WHAT IS REQUIRED: Recast the data below as a numbered list with no blank lines, and leave the pictures out.

INFORMATION PROVIDED:
----------

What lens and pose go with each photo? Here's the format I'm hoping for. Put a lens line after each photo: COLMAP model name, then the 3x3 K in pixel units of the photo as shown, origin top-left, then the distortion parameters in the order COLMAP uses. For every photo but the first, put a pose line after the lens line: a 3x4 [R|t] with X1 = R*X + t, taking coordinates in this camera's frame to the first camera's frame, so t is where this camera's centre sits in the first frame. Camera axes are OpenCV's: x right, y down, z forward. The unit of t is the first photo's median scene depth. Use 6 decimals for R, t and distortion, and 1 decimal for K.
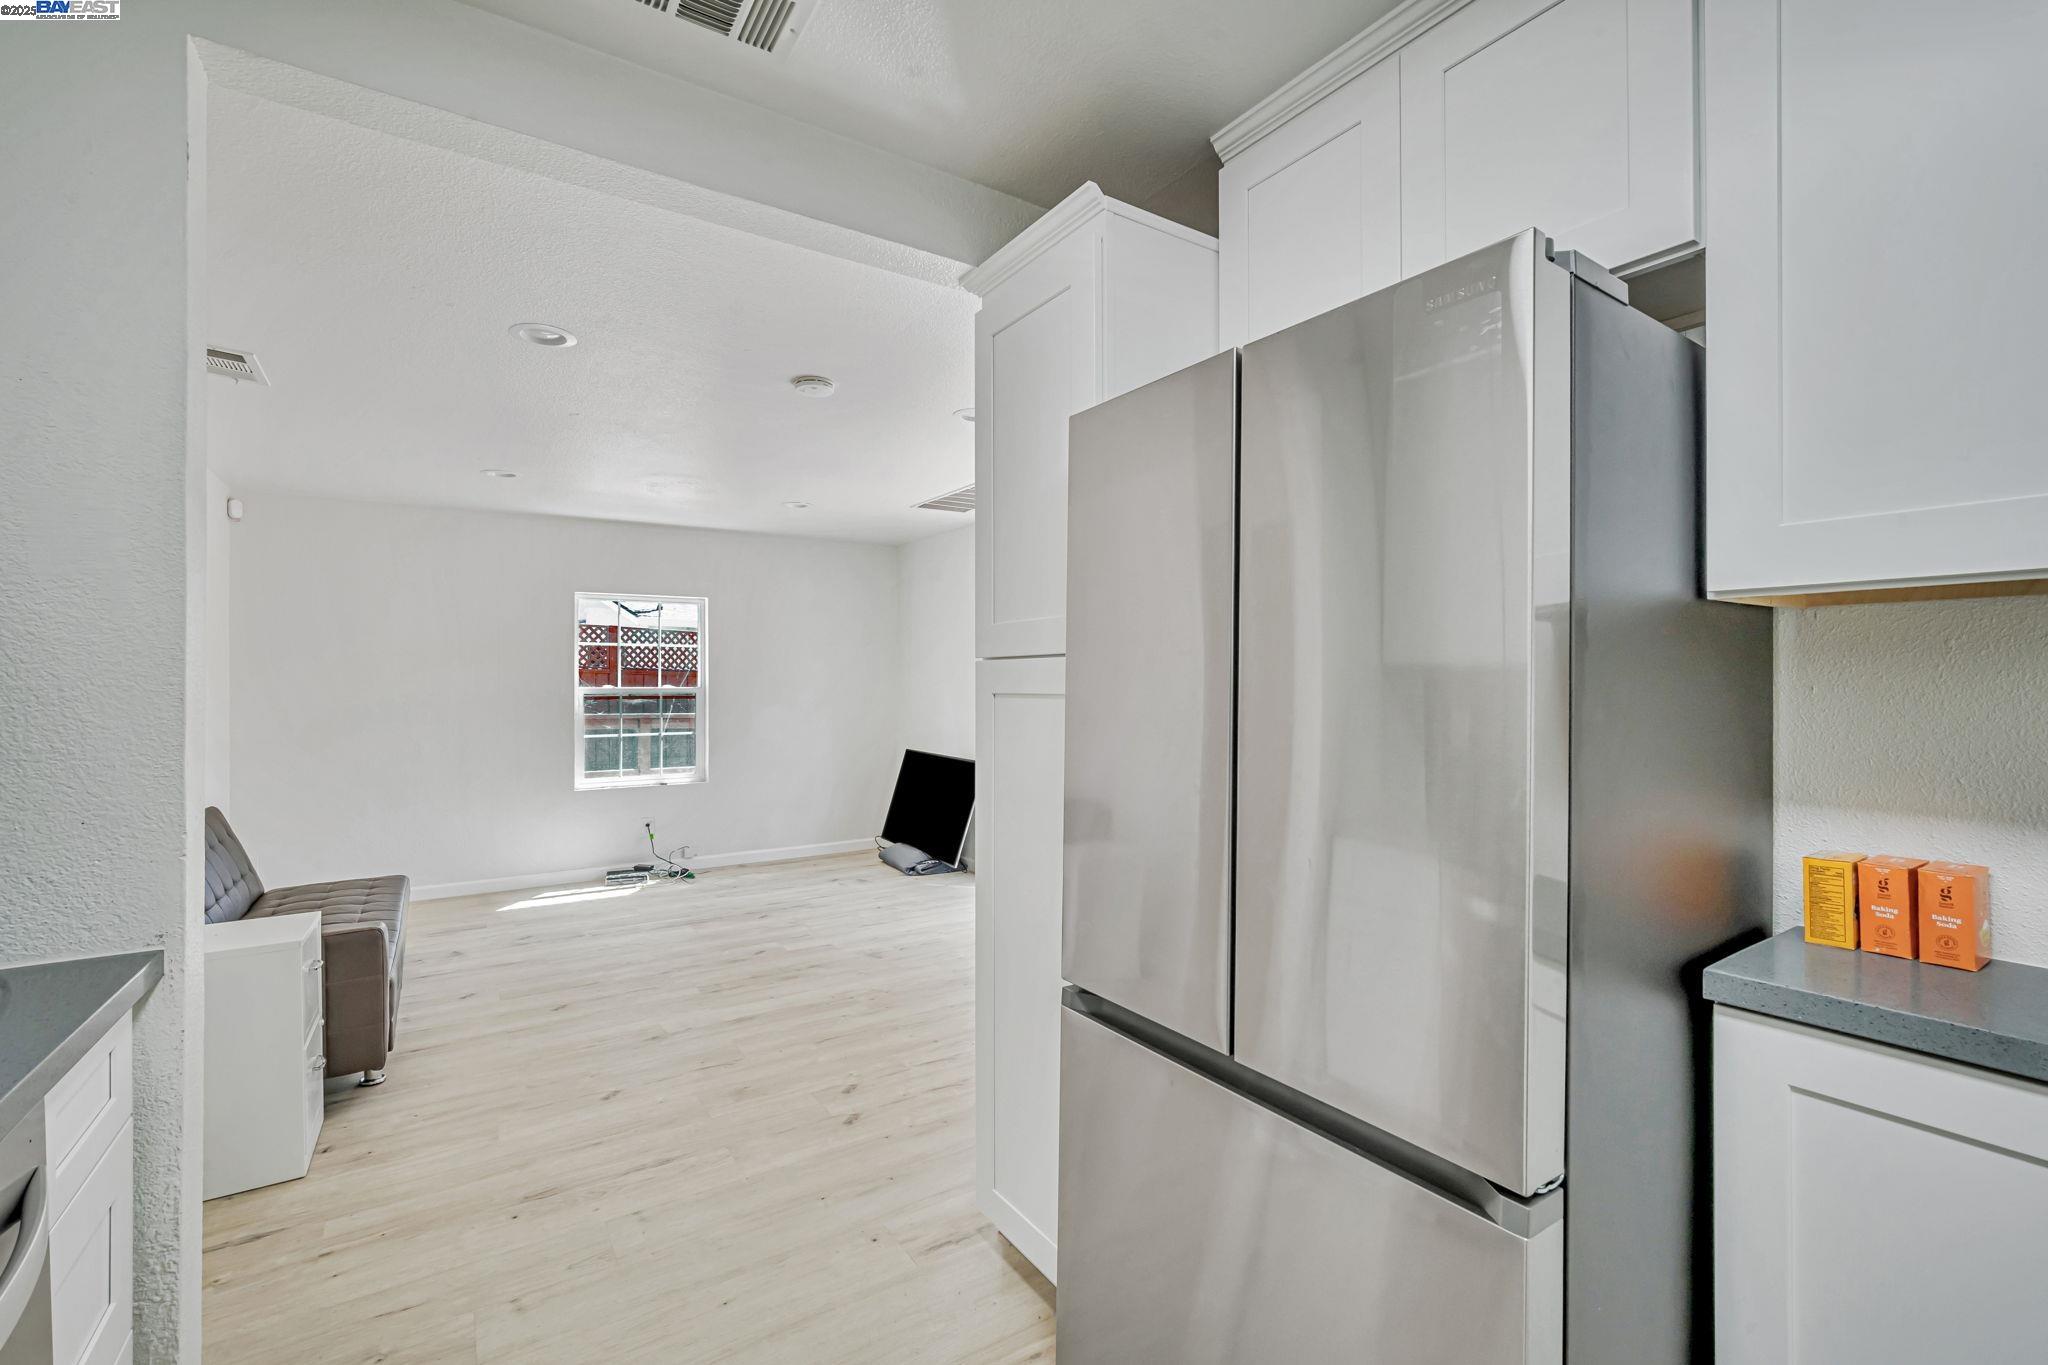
lens RADIAL K [[888.8, 0, 1014.4], [0, 888.8, 678.7], [0, 0, 1]] dist [-0.005221, 0.000862]
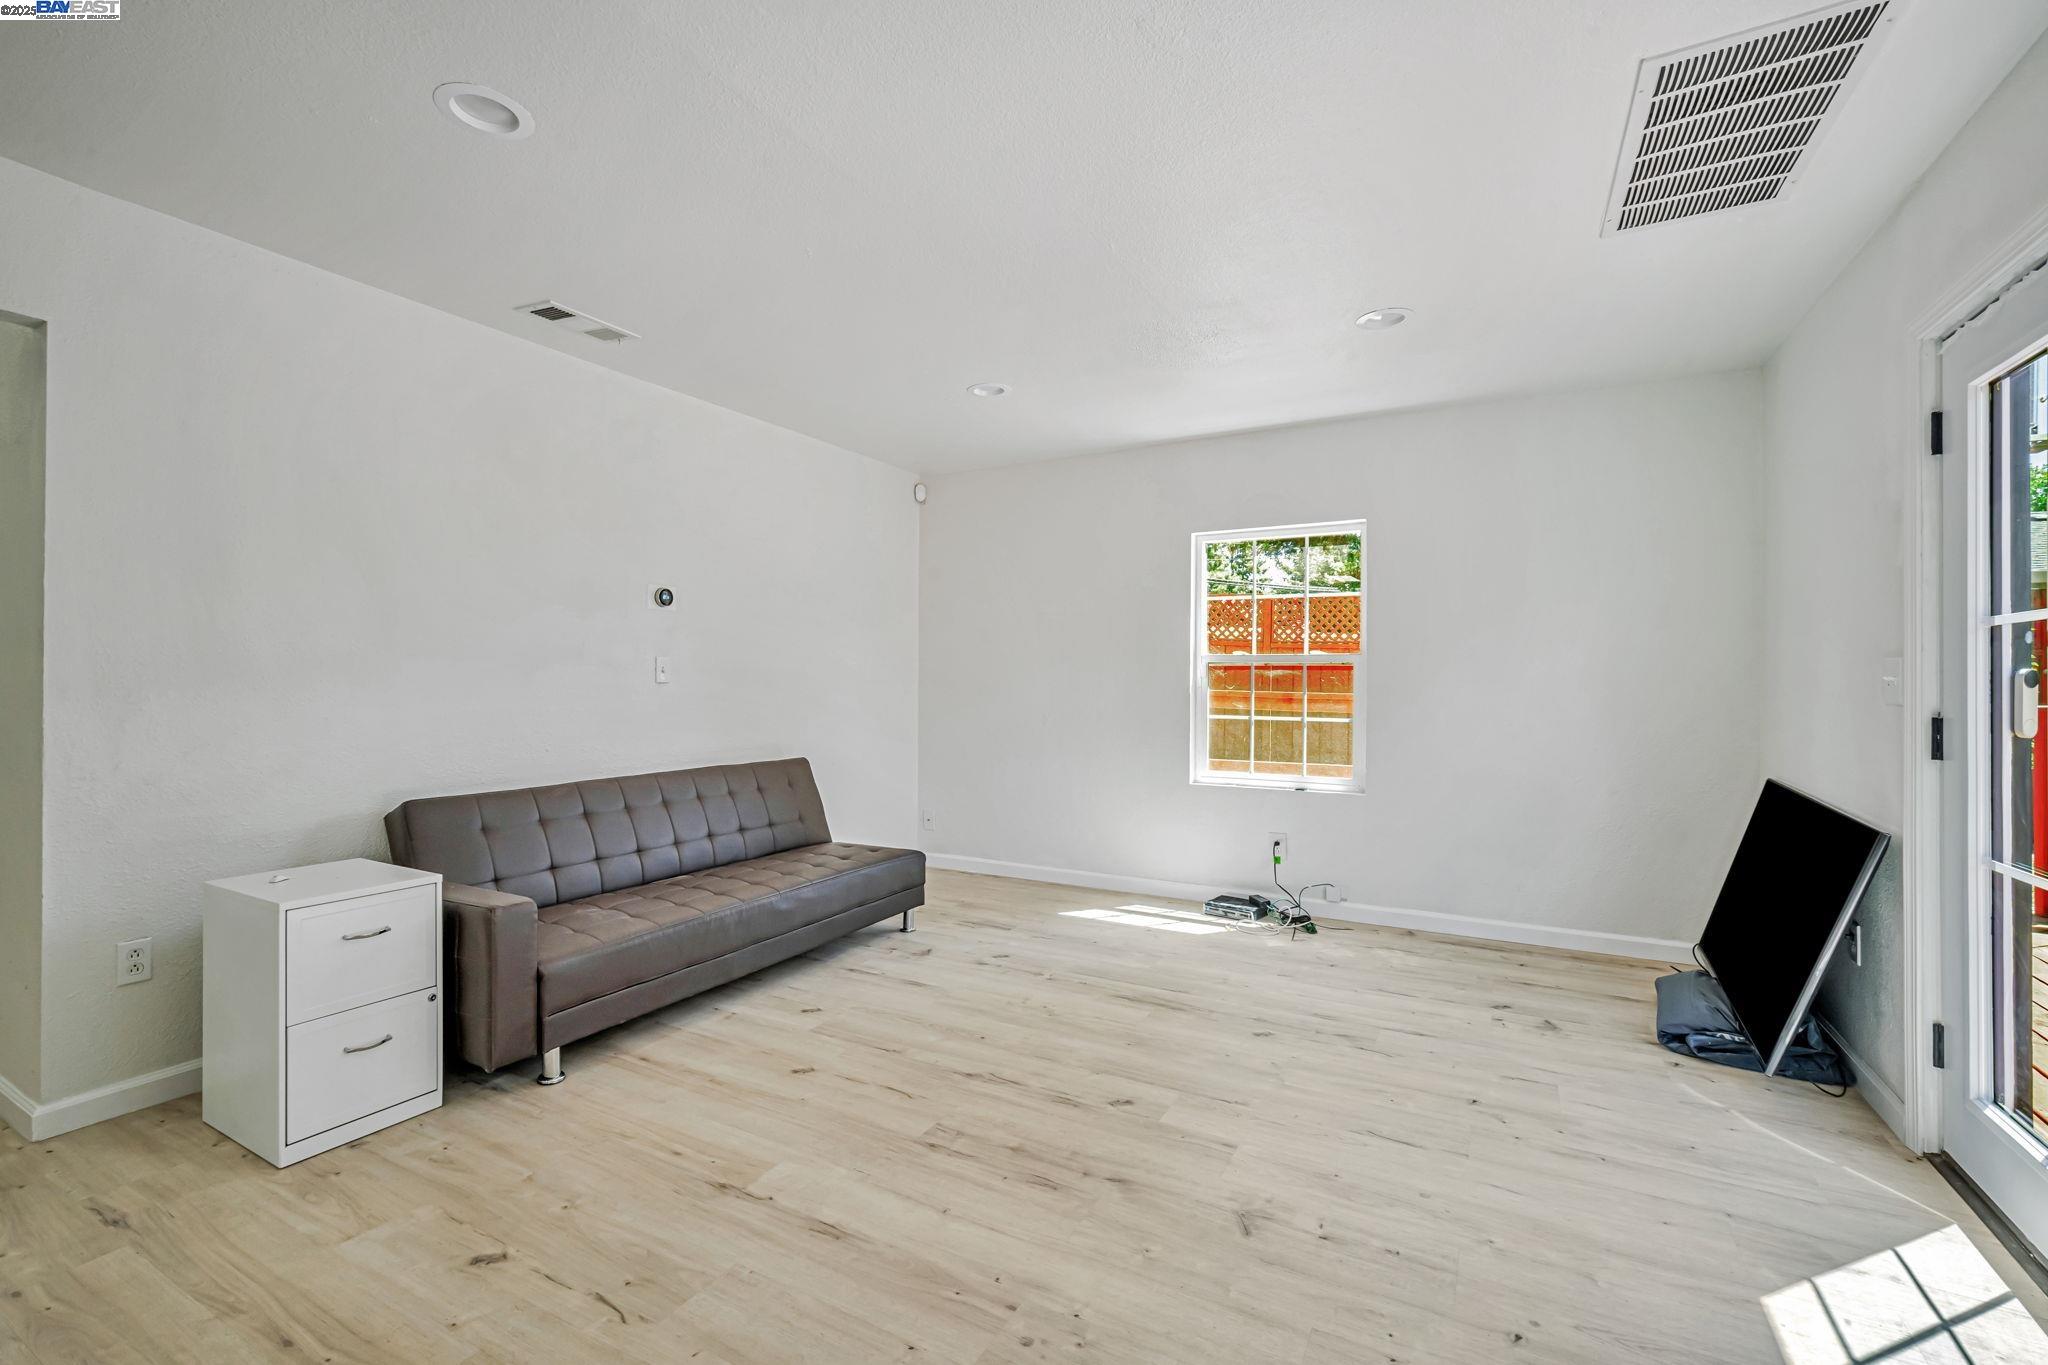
lens RADIAL K [[888.8, 0, 1014.4], [0, 888.8, 678.7], [0, 0, 1]] dist [-0.005221, 0.000862]
pose [[0.474340, 0.013138, -0.880244, 0.124829], [-0.003045, 0.999907, 0.013283, 0.021615], [0.880336, -0.003620, 0.474336, 0.475141]]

----------

TASK RESPONSE:
1. What lens and pose go with each photo? Here's the format I'm hoping for. Put a lens line after each photo: COLMAP model name, then the 3x3 K in pixel units of the photo as shown, origin top-left, then the distortion parameters in the order COLMAP uses. For every photo but the first, put a pose line after the lens line: a 3x4 [R|t] with X1 = R*X + t, taking coordinates in this camera's frame to the first camera's frame, so t is where this camera's centre sits in the first frame. Camera axes are OpenCV's: x right, y down, z forward. The unit of t is the first photo's median scene depth. Use 6 decimals for R, t and distortion, and 1 decimal for K.
2. lens RADIAL K [[888.8, 0, 1014.4], [0, 888.8, 678.7], [0, 0, 1]] dist [-0.005221, 0.000862]
3. lens RADIAL K [[888.8, 0, 1014.4], [0, 888.8, 678.7], [0, 0, 1]] dist [-0.005221, 0.000862]
4. pose [[0.474340, 0.013138, -0.880244, 0.124829], [-0.003045, 0.999907, 0.013283, 0.021615], [0.880336, -0.003620, 0.474336, 0.475141]]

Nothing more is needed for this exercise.